Когда мы перестали выпускать из квартиры Нонну Львовну, Скрипишин умудрился как-то не раз и не два принести для нее вино. Конечно, пила Нонна Львовна со Скрипишиным украдкой, и по ночам, из-за чего мы никак не могли разбудить их утром.
Однако, по своему простодушию, их ничем не излечимую сонливость мы объясняли себе их чрезмерным увлечением сексом, чему немало способствовала их весьма хитрая уловка, – когда они пили сидя на кровати, они подпрыгивали на ней, сотрясая пружины матраса, мало того, они от радости, что провели нас, визжали и хрюкали как две совокупившихся свиньи.
Возможно, радость, облеченная пороком довольно б долго оглашала темноту Скрипишинской квартирки!
Но как-то раз, устав от их громких криков, Мнемозина ночью тихонечко к ним зашла, и сразу увидала всю картину!
И подняла сама безумный крик!
Все вместе, ночью, стоя возле их постели, мы, молча, их одетых наблюдали, обдавая вмиг безумнейшим презреньем.
– Простите!

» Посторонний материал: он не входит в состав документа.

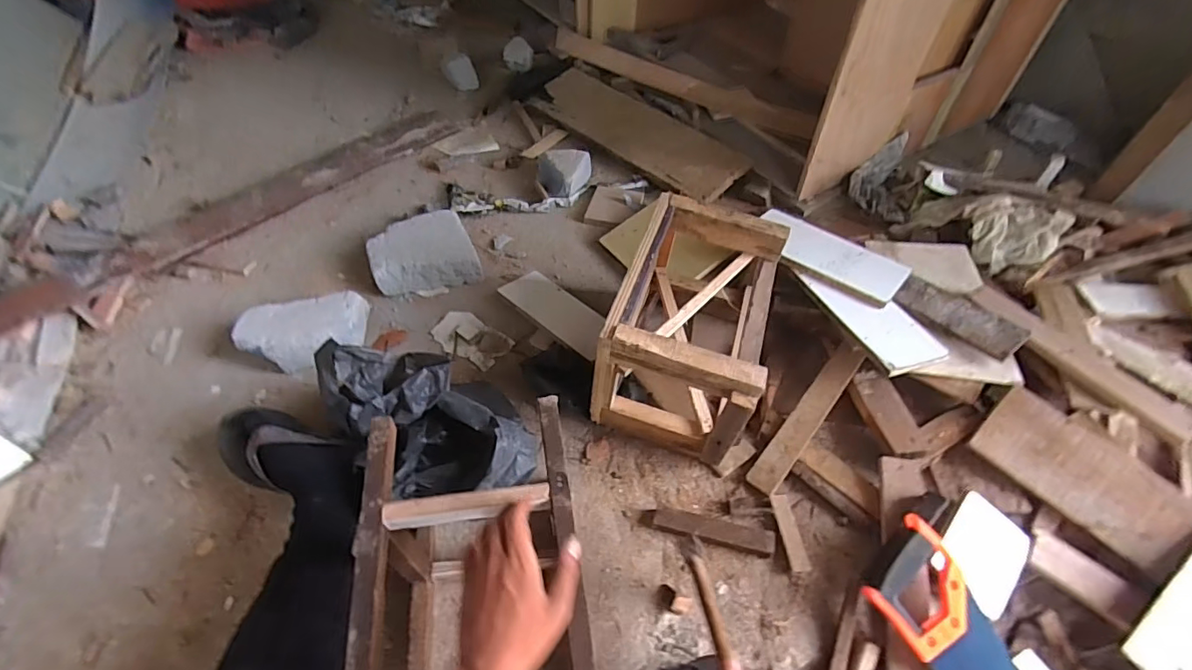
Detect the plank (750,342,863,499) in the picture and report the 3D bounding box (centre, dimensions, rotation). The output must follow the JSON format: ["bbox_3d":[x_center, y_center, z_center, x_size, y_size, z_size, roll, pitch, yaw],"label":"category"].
[{"bbox_3d":[0.342,0.128,0.857,0.050,0.017,0.298,30,66,31],"label":"plank"}]

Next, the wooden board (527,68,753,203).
[{"bbox_3d":[0.093,-0.550,1.403,0.657,0.012,0.220,37,60,27],"label":"wooden board"}]

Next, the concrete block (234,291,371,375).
[{"bbox_3d":[-0.532,-0.007,0.977,0.216,0.067,0.124,-19,53,-14],"label":"concrete block"}]

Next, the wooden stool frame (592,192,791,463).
[{"bbox_3d":[0.151,-0.017,0.842,0.219,0.226,0.337,15,53,13],"label":"wooden stool frame"}]

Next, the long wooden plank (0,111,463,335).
[{"bbox_3d":[-0.791,-0.316,1.246,0.141,0.027,1.066,38,59,24],"label":"long wooden plank"}]

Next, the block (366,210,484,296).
[{"bbox_3d":[-0.359,-0.168,1.105,0.200,0.064,0.185,-18,53,-13],"label":"block"}]

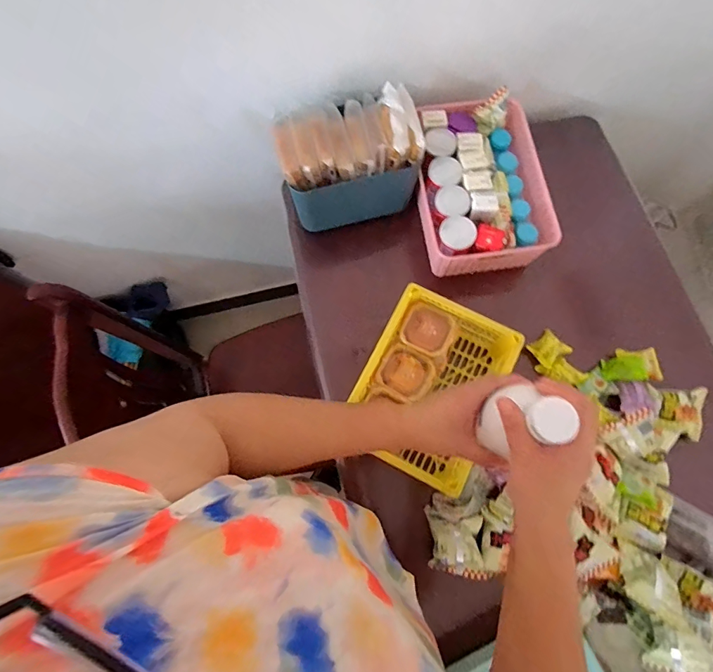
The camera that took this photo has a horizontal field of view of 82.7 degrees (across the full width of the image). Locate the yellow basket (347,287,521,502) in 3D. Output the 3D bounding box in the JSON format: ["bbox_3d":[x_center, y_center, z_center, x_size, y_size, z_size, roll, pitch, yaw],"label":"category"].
[{"bbox_3d":[0.129,0.079,0.726,0.220,0.100,0.287,28,77,6],"label":"yellow basket"}]

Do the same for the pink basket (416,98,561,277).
[{"bbox_3d":[0.241,-0.308,0.826,0.241,0.102,0.332,-7,76,-3],"label":"pink basket"}]

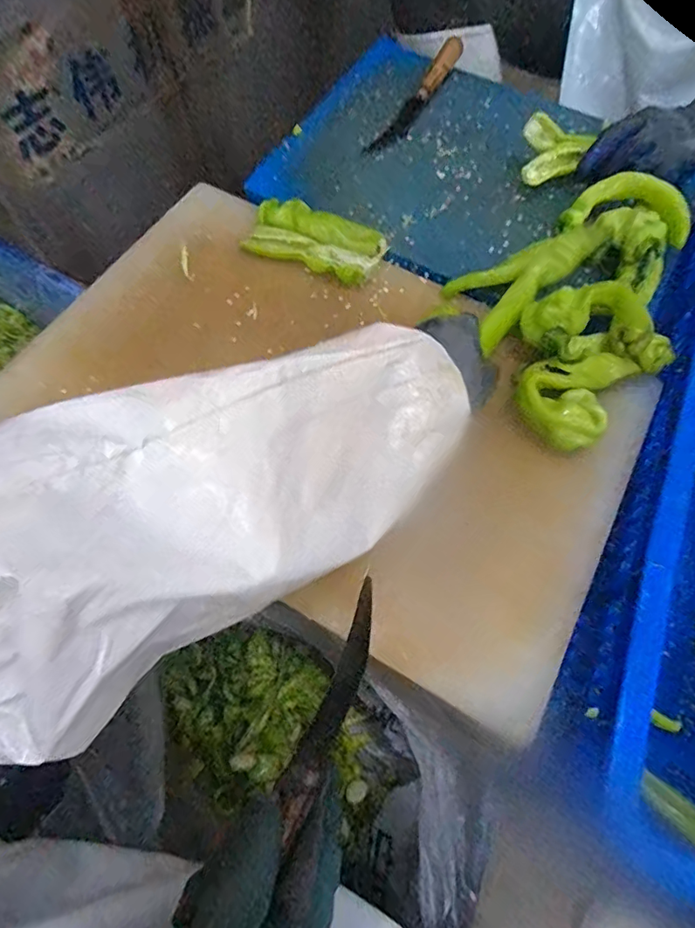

Мы не будем больше! – сказал, наконец, очень волнуясь, Егор Федотович, опуская от наших осуждающих взглядов свою пьяную головку.
– Конечно, не будем! – заголосила Нонна Львовна, как будто страус, спрятав голову в подушки.
– Все! Теперь из вас никто больше отсюда не выйдет! – сказал я.
– А кто же тогда будет ходить в магазин?! – спросили меня все хором.
– В магазин буду ходить я сам, по вечерам, через окошко, – ответил я.
– А если кто-нибудь спутает тебя с вором?! – задумалась вслух Мнемозина.
– Да, а если сюда приедет полиция?! – поддержала ее Вера.
– А еще хуже, если мой отец?! – глубоко вздохнула Капа.
– А может, я не буду пить, – жалобно промямлил Егор Федотович.
– Да, иди ты в жопу, – сразу же из подушек отозвалась Нонна Львовна.
И все засмеялись, хотя этот смех был явно нервического характера. Все уже так устали от долгого проживания в квартире Скрипишина, что уже само жилище воспринимали не иначе, как тюрьму, которую всем очень бы скоро хотелось покинуть.